RFR: 8241613: Suspicious calls to MacroAssembler::null_check(Register, offset) [v2]

Andrew Dinn adinn at openjdk.org
Wed Mar 22 13:38:44 UTC 2023


On Tue, 21 Mar 2023 11:57:04 GMT, Frederic Parain <fparain at openjdk.org> wrote:

> But my point was not about the method itself, it was about cases where this method is used when it is provable that there's no need to insert an explicit null check because the signal handler is able to handle the case.

Ah, ok, apologies for any confusion. I see your point.

I have always understood that the presence of, for example, both `load_klass` and `load_klass_null_check` arises because they predate employment of the signal handler/read-protection for page 0. Without that protection it is necessary to do a `load_klass_null_check` on a path where an oop has not previously been null checked but a `load_klass` will suffice on a path where it is known to be non-null. I am not sure that is the actual history but I believe it does characterize the intended use of the two method variants.
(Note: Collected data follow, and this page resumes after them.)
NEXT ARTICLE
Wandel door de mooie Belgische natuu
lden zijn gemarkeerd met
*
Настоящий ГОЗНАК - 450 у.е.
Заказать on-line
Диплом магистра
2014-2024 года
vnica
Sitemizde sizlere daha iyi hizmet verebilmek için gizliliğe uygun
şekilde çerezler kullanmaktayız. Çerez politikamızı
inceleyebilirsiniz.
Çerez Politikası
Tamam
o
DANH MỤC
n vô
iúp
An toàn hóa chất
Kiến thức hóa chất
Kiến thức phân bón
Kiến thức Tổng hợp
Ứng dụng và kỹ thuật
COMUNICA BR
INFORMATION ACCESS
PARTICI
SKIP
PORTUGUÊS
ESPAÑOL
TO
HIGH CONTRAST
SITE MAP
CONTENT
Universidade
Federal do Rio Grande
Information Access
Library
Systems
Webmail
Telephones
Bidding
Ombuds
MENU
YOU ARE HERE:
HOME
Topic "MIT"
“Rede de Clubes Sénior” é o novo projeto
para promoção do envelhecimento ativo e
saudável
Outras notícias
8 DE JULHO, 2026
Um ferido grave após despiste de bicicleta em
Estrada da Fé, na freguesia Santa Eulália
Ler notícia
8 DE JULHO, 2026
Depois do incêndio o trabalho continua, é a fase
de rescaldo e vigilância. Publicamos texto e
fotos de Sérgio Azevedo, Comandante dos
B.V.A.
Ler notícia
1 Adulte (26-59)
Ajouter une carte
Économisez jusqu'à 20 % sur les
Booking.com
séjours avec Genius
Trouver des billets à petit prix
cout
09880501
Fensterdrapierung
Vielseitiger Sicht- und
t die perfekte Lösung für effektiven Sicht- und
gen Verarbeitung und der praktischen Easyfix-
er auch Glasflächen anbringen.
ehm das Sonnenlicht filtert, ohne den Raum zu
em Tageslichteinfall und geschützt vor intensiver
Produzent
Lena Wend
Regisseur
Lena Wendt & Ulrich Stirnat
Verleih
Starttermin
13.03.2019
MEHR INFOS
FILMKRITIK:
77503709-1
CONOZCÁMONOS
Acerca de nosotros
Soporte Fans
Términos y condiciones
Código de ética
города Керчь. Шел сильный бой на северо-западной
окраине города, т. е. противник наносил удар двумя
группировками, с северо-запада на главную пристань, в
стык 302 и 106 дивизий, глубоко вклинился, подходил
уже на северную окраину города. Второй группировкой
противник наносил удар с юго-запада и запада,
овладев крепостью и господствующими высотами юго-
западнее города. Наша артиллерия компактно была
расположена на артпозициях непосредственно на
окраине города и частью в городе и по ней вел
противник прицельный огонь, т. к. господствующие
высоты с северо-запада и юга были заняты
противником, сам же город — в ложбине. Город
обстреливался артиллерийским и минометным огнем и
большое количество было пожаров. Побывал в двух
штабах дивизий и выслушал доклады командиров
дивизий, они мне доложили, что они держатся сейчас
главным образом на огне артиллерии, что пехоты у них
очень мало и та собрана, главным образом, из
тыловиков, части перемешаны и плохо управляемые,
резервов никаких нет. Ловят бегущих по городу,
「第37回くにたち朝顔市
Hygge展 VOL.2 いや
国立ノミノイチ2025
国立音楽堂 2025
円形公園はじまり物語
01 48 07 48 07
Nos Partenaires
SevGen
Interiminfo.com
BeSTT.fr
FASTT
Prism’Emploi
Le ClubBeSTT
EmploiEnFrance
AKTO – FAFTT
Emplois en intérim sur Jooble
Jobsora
This distinction may be irrelevant given the current state of affairs but it would matter if for some reason we had to decommission the SEGV handler, for example if OpenJDK were ported to an OS which does not support read-protection for page 0.

I don't suppose we are likely to encounter such a circumstance so it might be reasonable to collapse all calls to `load_klass_null_check` into plain calls to `load_klass`.

That said, there is no good reason for this PR to modify `load_klass_null_check` to always perform a null check (i.e. the call to `null_check(Register)`). Arguably, the existing call to `null_check(Register, int)` could be removed.